Background The COVID-19 pandemic has led to profound shortages in personal protective equipment worldwide. The availability of filtering facepiece class 3 (FFP3) respirators could be greatly increased if they could be reused after sterilisation.
Aims To determine the effects of repeated autoclave cycles on the fit and filter function of the 3M 1863 FFP3 disposable respirator.

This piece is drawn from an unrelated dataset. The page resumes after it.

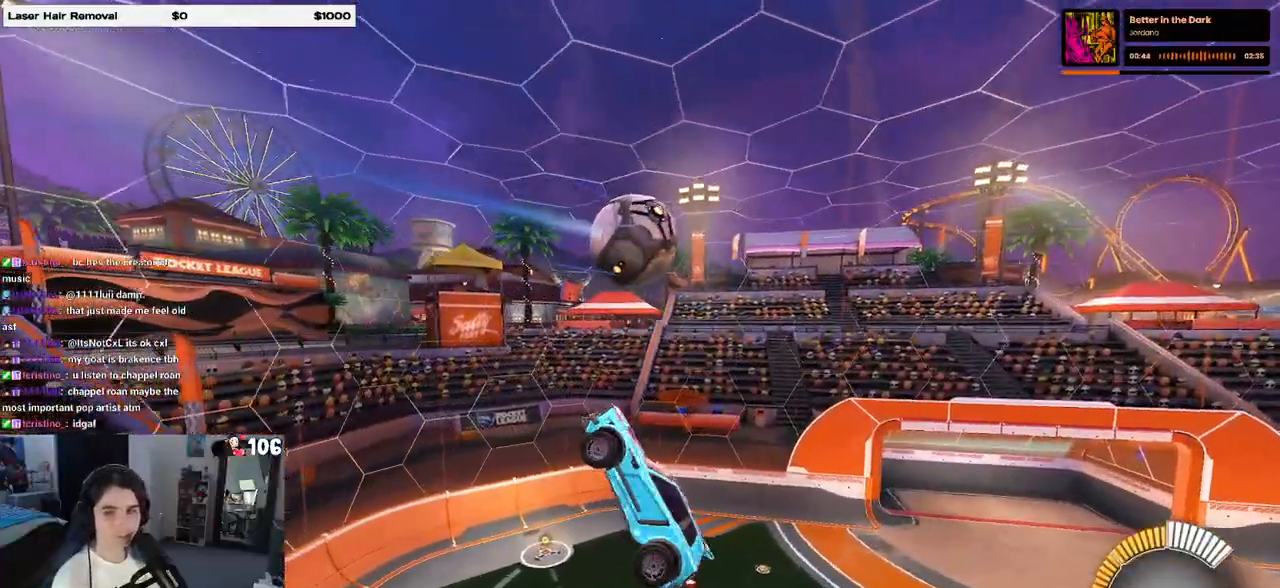
{"buttons": ["R1"], "left_stick": "down", "right_stick": "center", "events": [[67, "left_stick", "up-left"], [167, "left_stick", "left"], [450, "L1", "up"], [500, "left_stick", "down"]]}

Methods Participants underwent fit tests with 3M 1863 FFP3 respirators. Respirators were subjected to autoclave cycles and a repeat fit test was conducted after each cycle until failure. The filter function of both unused and autoclaved respirators was determined by quantitatively assessing the differential pressures and filter penetration of aerosolised sodium chloride particles. Mask structural inspection was also carried out by light microscopy.
Results A total of 38 participants were recruited. Repeat fit testing with a new respirator was passed by 30 of 38 (79%) participants in comparison with 31 of 38 (82%) of participants after the respirator had undergone one autoclave cycle. There was fit test failure with further rounds of autoclave. There was no evidence of structural changes after one autoclave cycle, but the nose foam began to separate from the mask following further cycles. Filter efficiency of all 15 autoclaved respirators that underwent filter testing was 97.40% or more. Differential pressure (breathability) of respirators was unaffected by autoclaving.
Conclusions 3M 1863 FFP3 respirator retains good fit and filter function after a single autoclave cycle. Addressing nose foam separation and further testing to EN149 standards would be required before respirators could be considered for reuse.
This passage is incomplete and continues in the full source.